Nov. 9th, 2012

rebeccmeister: (Acromyrmex)
It is ten minutes past five on a Friday, so the lab is finally quiet. I'm going to stay here for at least another hour; there's a crew potluck tonight on this side of town and I've already prepared my potluck item: quiche, that food that tastes good at any temperature, that is vegetarian and that was hopefully a good way to use up the kale from last week's csa share. When looking around for ideas on what to include with the kale, I encountered a website recommending gruyere. The only kind of gruyere available at the local supermarket was Boar's Head brand. I would like to know what's wrong with that company. They produce around fifteen different kinds of cheese, and not a single one of them is any good whatsoever. I guess it's better than Kraft plastic American cheese? So anyway, I may have ruined the quiche with their gruyere. We shall see. It was what I could manage.

A thing which I had feared has come to pass; the next generation of young crickets has grown to adulthood before the prior generation died. That means I am beginning another round of the experiment before ending the previous round. These days, I tend to say, "More crickets died!" with an exclamation of happiness, because the current experiment involves measuring cricket lifespans, so the experiment can only end when the crickets all die.

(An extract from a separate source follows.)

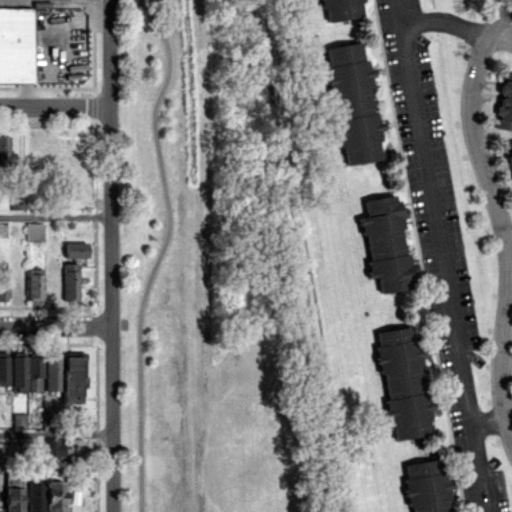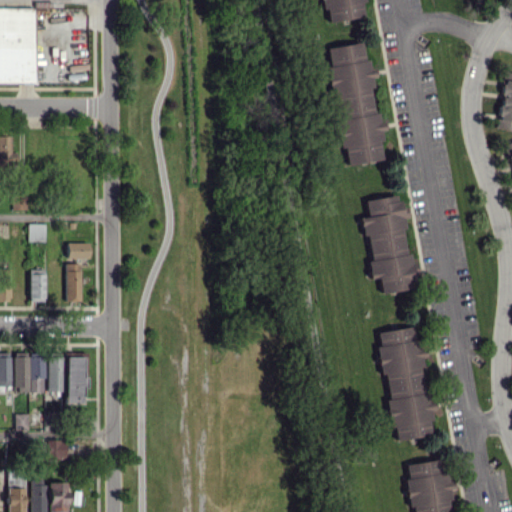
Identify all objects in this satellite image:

I think I'll manage to pull through okay, primarily because of some changes we're making between the previous iteration and the one which is just starting. One of the biggest changes is that things will be synchronized on a weeklong timescale. That means that we won't have to come in to take care of crickets over the weekend - a tremendous relief. The weekend work isn't all that hard, but it's a pain to have to schedule around it every weekend. There will still be massive amounts of egg-counting, however, and another added component (measuring metabolic rates), so November is still going to be fairly crazy. Just enough changes to give me some faint hope of retaining sanity for the next couple of months. What's left of it, at least.